6/10
Footlose, Not Fancy Free.
30 January 2014
Warning: Spoilers
It's the depths of the depression in 1930s Chicago. Willie Loman -- I mean Steve Martin -- tries to sell sheet music. He loves the songs, although business is not going too well. He'd like to own his own record store but hasn't the capital. That stash belongs to his soulless wife, Jessica Harper, who believes that sex is dirty and wishes someone would cut Martin's "thing" off. For all that, he at least has an unprepossessing but adequate lower middle-class home. It's just that he has this itch that things could be better.

Whenever he gets this itch he scratches it with a fantasy musical number. No harp arpeggios or watery dissolves. At the end of a fierce argument with the bank, there's a sudden cut and he and the banker are arm in arm, dancing and singing some song from the 1930s. The original recording plays. Sometimes Martin's voice is that of the female.

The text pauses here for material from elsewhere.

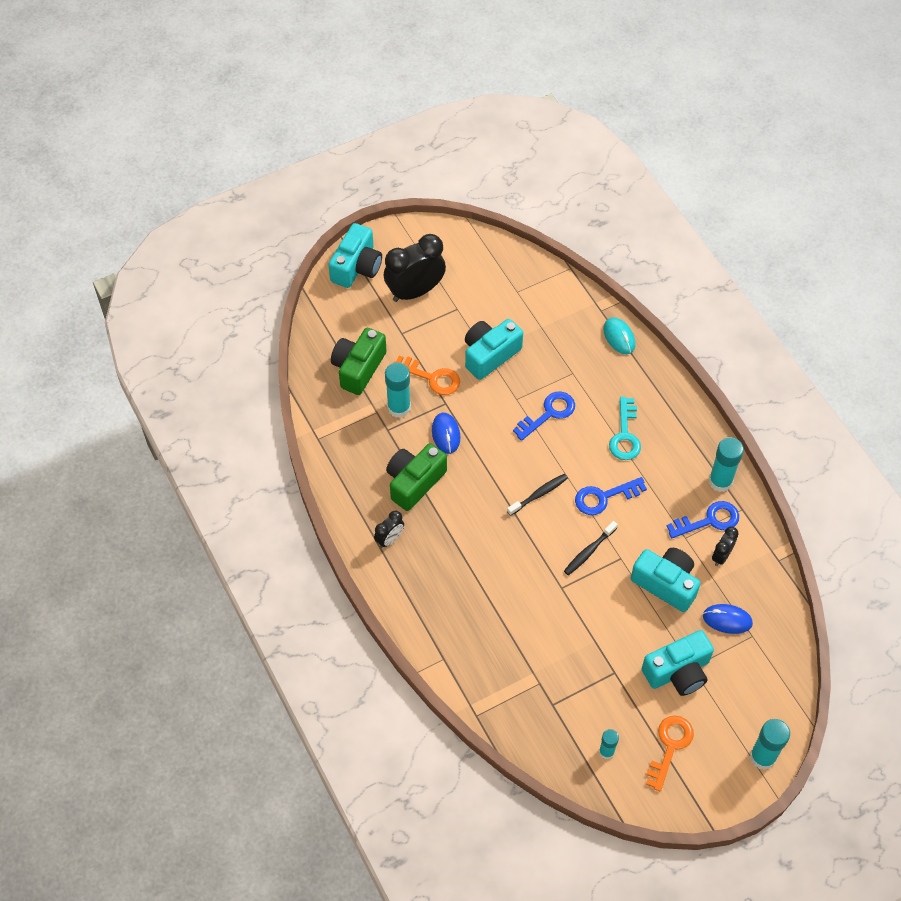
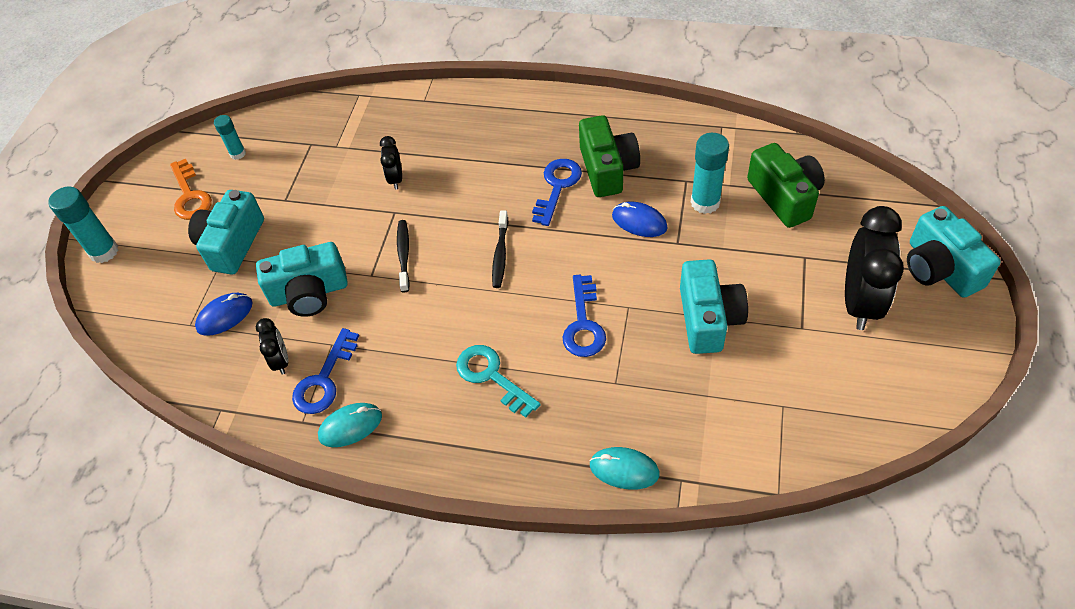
camera: 135 degrees right, 5 degrees down
(389, 539) = (566, 122): black clock -> black clock (396, 179)
(432, 377) = (720, 249): orange key -> none
(604, 497) = (443, 305): blue key -> blue key (557, 187)
(720, 481) = (350, 426): turquoise glue stick -> turquoise mouse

True to his magical thinking, he falls in love at first sight with Bernadette Peters, a shy school teacher. He pursues her, seduces her, and impregnates her, which leads to her being fired, finding employment under a pimp (Christopher Walken), and running off with Martin without any plans. Their car breaks down under a bridge. Martin is arrested for a murder he never committed and hanged -- except that he and Peters kind of break the fourth wall and come together in a clinch at the end, with Martin observing that every movie must have a happy ending.

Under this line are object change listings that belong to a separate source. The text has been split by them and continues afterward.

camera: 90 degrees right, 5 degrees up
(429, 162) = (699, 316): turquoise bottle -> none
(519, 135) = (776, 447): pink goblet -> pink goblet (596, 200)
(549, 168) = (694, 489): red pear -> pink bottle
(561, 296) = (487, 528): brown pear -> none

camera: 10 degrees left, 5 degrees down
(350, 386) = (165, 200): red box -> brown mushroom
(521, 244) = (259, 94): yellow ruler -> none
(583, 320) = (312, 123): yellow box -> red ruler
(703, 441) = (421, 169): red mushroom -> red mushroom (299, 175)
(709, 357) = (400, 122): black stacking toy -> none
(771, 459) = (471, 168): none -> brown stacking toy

Well, no movie with Christopher Walken dancing on top of a bar in a louche saloon, and Tommy Rall hurling himself through the air, can be all bad. And this isn't all bad. The dancing is surprisingly effective. Herb Ross, the director, used to stage and choreograph musicals and he knows what he's doing. The songs are Golden Oldies, with vocals by Rudy Valee, Bing Crosby, and Betty Boop. Bernadette Peters has a kewpie doll face, full of sex, and she has a firm grasp on her role.

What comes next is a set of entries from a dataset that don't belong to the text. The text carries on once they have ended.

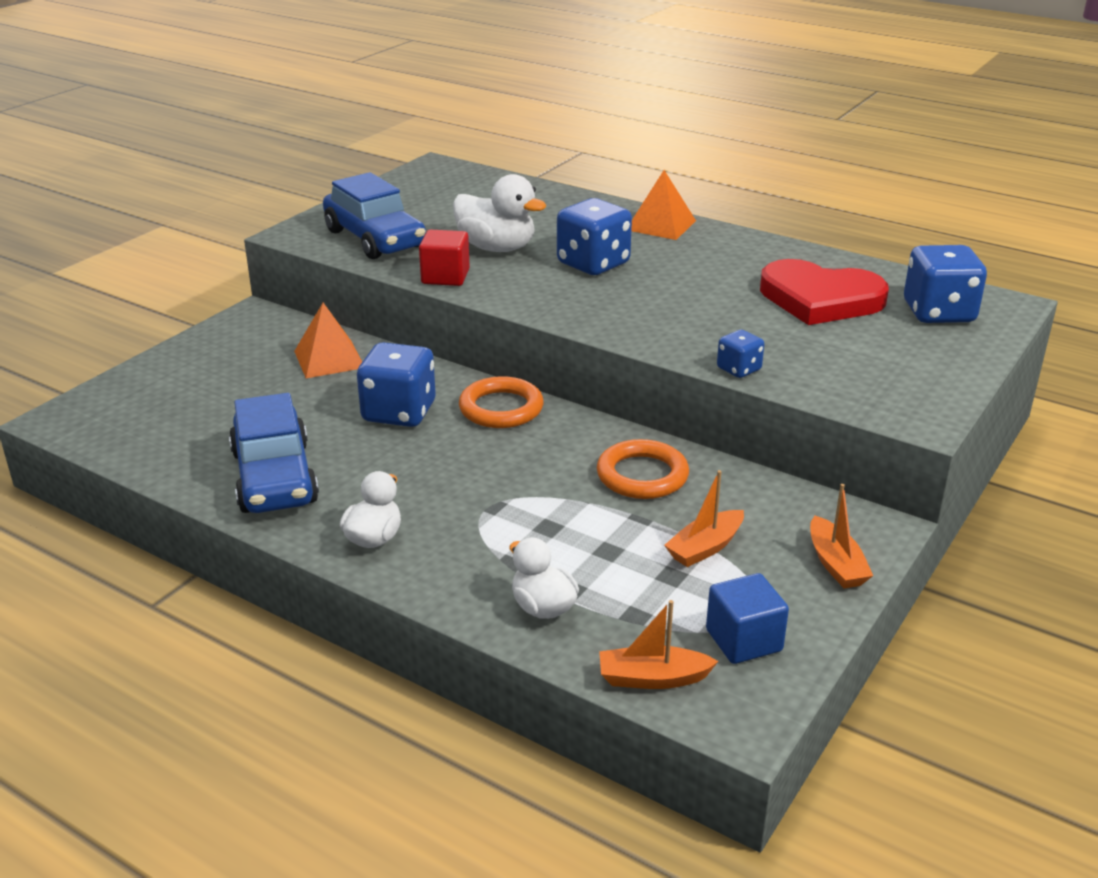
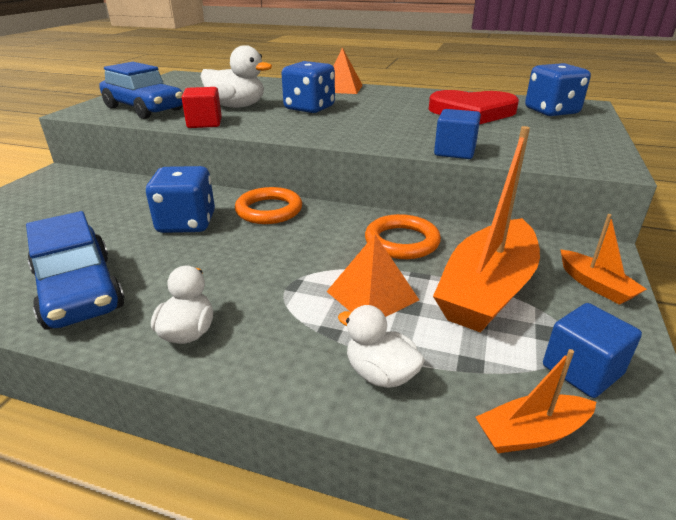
camera: 15 degrees left, 0 degrees up
(329, 359) = (120, 194): orange pyramid -> orange pyramid (372, 295)
(705, 547) = (487, 289): orange boat -> orange boat, size x2.09
(739, 369) = (454, 152): blue dice -> blue cube

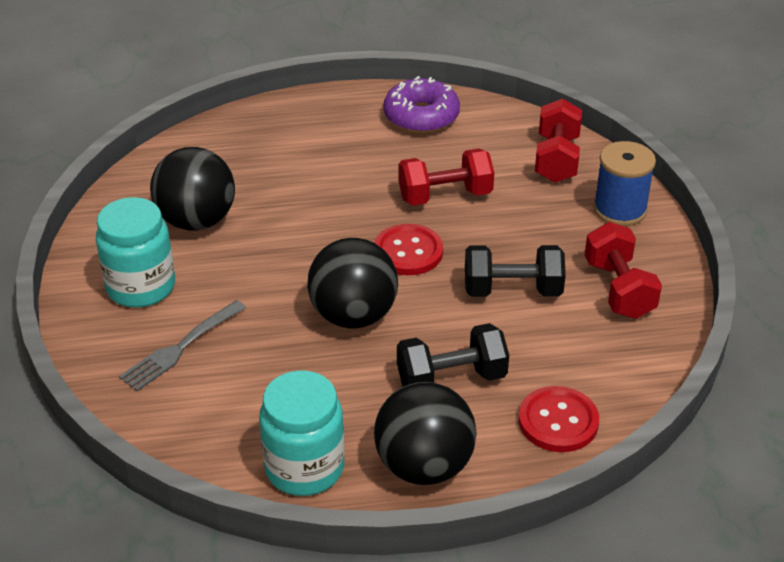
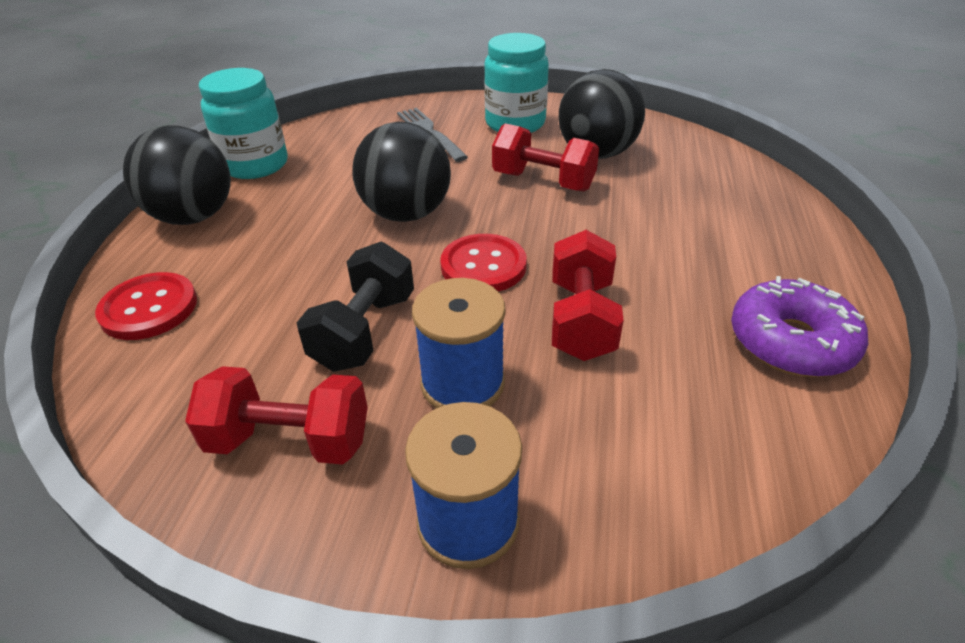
camera: 110 degrees right, 0 degrees up
(451, 379) = (273, 253): black dumbbell -> none
(532, 233) = (462, 383): none -> blue spool
(556, 159) = (644, 479): red dumbbell -> red dumbbell (543, 181)

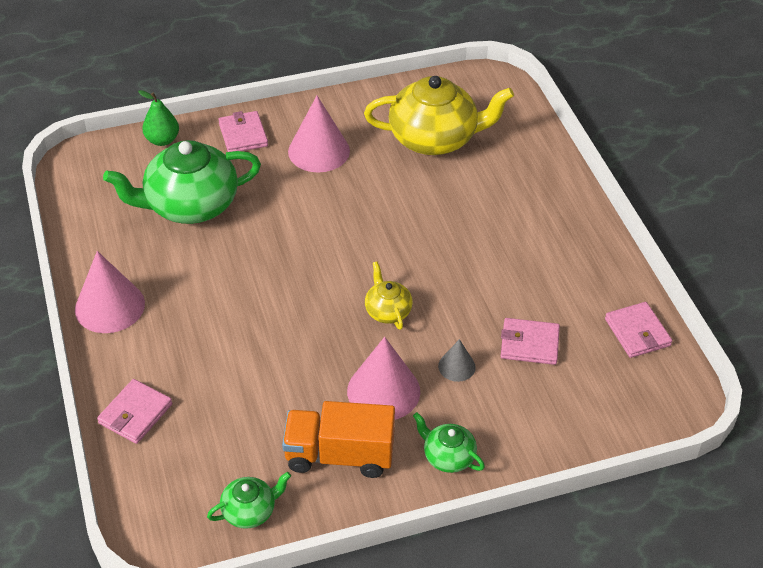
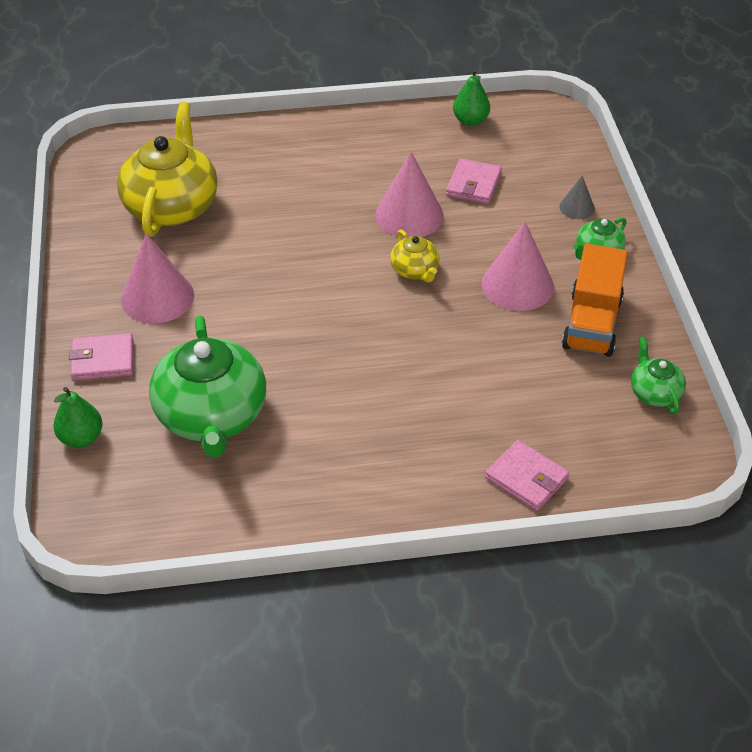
camera: 80 degrees left, 0 degrees up
(109, 306) = (362, 498): pink cone -> pink cone (409, 215)
(387, 311) = (415, 270): yellow teapot -> yellow teapot turned 105 degrees counterclockwise
(456, 366) = (494, 233): grey cone -> grey cone (577, 207)
(637, 332) = (470, 121): pink wallet -> green pear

But the movie isn't an entire success either. It's more or less torpedoed by its own ambition. It seeks to evoke the desperation of the depression and it does the job all too well. The clothing is drab, the set dressing ditto, the characters hopeless, and the story bleak, except for that happy ending, straight out of Ambrose Bierce's "An Occurrence at Owl Creek Bridge." The sepulchral picture of real life overwhelms the plot and the musical numbers seem more like distractions than anything else. Yes, Martin does a fine imitation of Fred Astaire dancing with Ginger Rogers to "Let's Face the Music and Dance," twirling around and holding his hands in the air, but I kept wondering WHAT'S GOING TO HAPPEN TO HIM?

For what it's worth, I seem to recall even better mimicry of Astaire by Martin on Saturday Night Live, with Martin falling over the furniture and eventually, happily, smilingly, tap dancing his way through a penthouse window.

That SNL sketch was amusing. The movie prompts you to slit your wrists.